Saturday, May 16, 2015

Jocelyn Mosman- Three Poems


The Bottle and the Seductress

I exist in the shadows of conformity,
Pretending that this dependency
On a bottle is the truest form love,
Instead of a curious addiction
To a world of bittersweet lullabies and dreaming
Of a universe that has grown selfless.

My bottle grasps for the term, selfless,
As I slowly drift away from conformity
And embrace my honest dependency
That has many times been useful in making love.
It is not that it is an addiction,
More like a dream catcher for my restless dreaming.

I cannot help but to keep dreaming
Of a way to become entirely selfless,
Like a saint refusing conformity
To follow her heart and break the dependency
To a substance of hate, filling herself with love,
Allowing her deity to become a new addiction.

I admit, I have this ghastly addiction,
It is getting in the way of my dreaming,
Forcing me to abandon hopes to be selfless,
To follow the rules of societal conformity.
I no longer live for this dependency,
To a bottle who knows lust instead of love.

I have found a seductress of love,
Who I call my new addiction,
And she allows me eternal dreaming,
Molding the word ‘selfish’ to ‘selfless’
With a lilt as she draws nearer to conformity,
Making her my new sensuous dependency.

Some consider this an unnerving dependency,
A horror of my tainted love,
A masochistic, heart-wrenching addiction,
That allows for continuous dreaming,
As I grow less and less selfless
And fall victim for the last time to conformity.
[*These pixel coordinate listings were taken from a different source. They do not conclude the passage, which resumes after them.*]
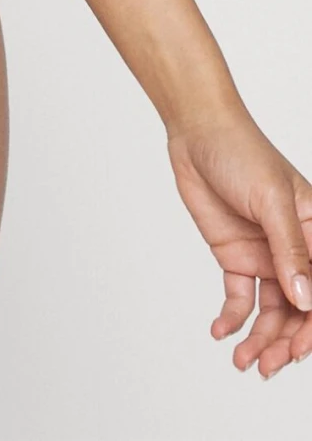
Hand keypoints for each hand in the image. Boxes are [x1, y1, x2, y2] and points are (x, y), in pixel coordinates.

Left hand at [167, 112, 311, 377]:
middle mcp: (295, 251)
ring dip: (261, 338)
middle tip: (266, 365)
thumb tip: (305, 300)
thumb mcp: (270, 199)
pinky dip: (233, 318)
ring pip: (272, 311)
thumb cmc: (242, 152)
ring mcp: (266, 255)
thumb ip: (289, 251)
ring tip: (243, 361)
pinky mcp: (236, 256)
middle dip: (286, 342)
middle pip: (300, 309)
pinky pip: (240, 297)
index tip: (297, 352)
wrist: (196, 132)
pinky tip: (222, 332)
My addiction left me alone dreaming,
A dependency of pain and love,
As I became selfless to Death’s conformity. 



Count the Days

Sometimes she skips meals,
stops herself from indulging
before she even walks to the fridge.

Sometimes she feels like
she’s in control over her body
when she skips a meal or two.

She doesn’t need it anyway.
She’s so busy these days.
She ate earlier, so she’s not hungry.

She rattles off these excuses
to cover up her stomach grumbling
in the background.

She can’t count the number of hours
she digs fingernails into her sides
just to keep the noise inside.

She can’t count the number of days
she smiles through the self-induced migraine.

She can’t count the number of times
she’s told that she is not anorexic
because she doesn’t look “thin.”

Sometimes she skips meals because
her doctor said she needed to lose weight,
her mother wanted a pretty girl,
her sister is a model.

Sometimes she likes to think
she has control over this one thing,
this one meal, that one piece of food.

Nausea starts to feel like power,
dizziness starts to feel like confidence.

She steps on the scale
weighing in at 201 pounds.
Today, she looks in the mirror
and her waist seems smaller.

She knows she doesn’t match the description
everyone is taught to look for,
but she’s grasping to hold on to reality
when everything else is falling apart.

She’s just counting the days like calories…



Eulogy for a Muffin

It was a good muffin,
the way it crumbled gently
as it touched my moist lips.
It knew no other mouth but mine.
It was made with care
and dedication and love,
baked from some kitchen.
I don't know who baked it,
but I like to pretend it was
a big burly man with a beard.
Something about this muffin,
it tasted like strength,
had the consistency
of my father's belt,
and taught me patience
as it melted on my tongue.
A beautiful muffin!
Its aroma filled the entire room,
smelling of sweet pumpkin
and spice and all things
naughty and nice.
It reminded me of Christmas-
the one we had at my grandma's
in Pennsylvania
after grandpa died.
It was sweet,
but had just a hint of salt. 
I can't be sure if the baker
cried when mixing ingredients,
if he, too, had felt loss.
This muffin left its remains sticky
on my fingers
like ashes,
like play dough,
like muffin dough
if muffins are made
using dough.
(I'm not sure, I don't cook.)
I wanted to know
the man behind this muffin,
the great bearded one.
I wanted to meet the two cats,
calico and black,
that crawled up onto the counter,
blocking the view of
the recipe,
and made this man create
this muffin
literally by scratch.
I want to know this muffin man,
the one who lives on Drury Lane.
He created a muffin so insatiable,
metaphors won't do it justice.
A muffin like that would win
poetry slams
because it was so damn poetic
when devoured,
and the empty plate,
licked clean by two cats,
calico and black,
looked more like a broken heart
than a well-loved dish.
The plate and me,
me and the plate,
we tasted the tears
of the man behind this muffin.
We both knew tonight,
there would be
no more
inspirational muffins
to kiss us goodnight.


Jocelyn Mosman is a junior at Mount Holyoke College, majoring in English and Politics. She will be studying at the University of Kent in Canterbury, UK this fall. She is also a member of the Northampton Poetry Slam Team to compete at the National Poetry Slam this August in Oakland, California. She has published two volumes of poetry and is currently working on a third.